Ray Goddard

Personal information
- Full name: Raymond Goddard
- Date of birth: 13 February 1949
- Place of birth: Fulham, England
- Date of death: 11 December 2007 (aged 58)
- Place of death: Spain
- Position: Goalkeeper

Youth career
- Fulham

Senior career*
- Years: Team / Apps / (Gls)
- 1967–1974: Leyton Orient / 278 / (0)
- 1974: → Greenock Morton (loan) / 1 / (0)
- 1974–1978: Millwall / 80 / (0)
- 1978–1981: Wimbledon / 119 / (1)
- 1981–1983: Wealdstone
- Total:  / 478 / (1)

= Ray Goddard =

English footballer

Raymond Goddard (13 February 1949 − 11 December 2007) was an English football goalkeeper, who played for three London clubs between 1967 and 1981.

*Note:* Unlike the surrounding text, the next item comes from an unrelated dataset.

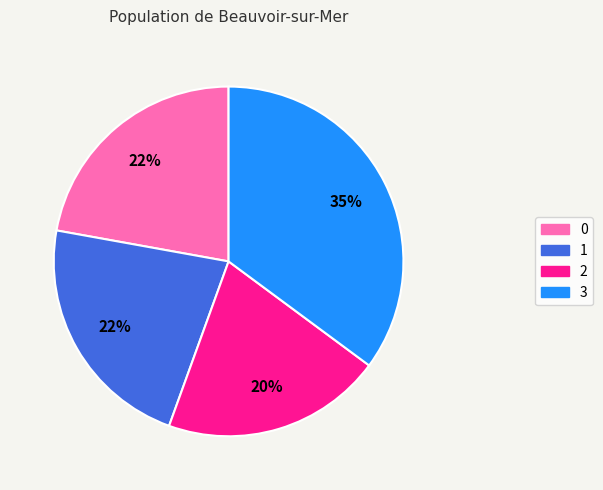

Is it true that 1 is 15% of the pie?

False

Goddard began his career as a member of Fulham's youth team, but was released without being offered a professional contract. He subsequently joined Orient, where he spent eight seasons. In 1967 the entire Orient squad was transfer-listed to ease the financial plight of the club, with the exception of Goddard. He was a member of the Orient side that won the Third Division title in 1969-70, and narrowly missed out on promotion to the top flight in 1974. In total, he played 278 league games for the O's. Having kept young reserve keeper Steve Bowtell out of the first team for several seasons, Goddard lost his place to the newly signed John Jackson in October 1973. However, he returned to the first team after an injured Jackson was dropped in the O's failed promotion campaign of '73-'74. He suffered a strained relationship with manager George Petchey after first learning of Jackson's promotion, and his own demotion, on the team bus. Before leaving the O's he joined Greenock Morton in Scotland for a month before leaving Orient.

In November 1974, Goddard joined Millwall; In February 1978 he joined Wimbledon who had only recently been elected to the league. He spent four seasons at Wimbledon and was part of the team that won promotion to the Third Division in 1979, relegated back to the Fourth Division the following year, and then promoted back again in 1981. In his final match for the Dons, Goddard scored from the penalty spot in a 4–2 defeat against Bury.

After leaving Wimbledon, Goddard finished his career at non-league Wealdstone. After his retirement from football, Goddard moved to Spain where he ran a bar. He died from a stroke in December 2007, aged 58.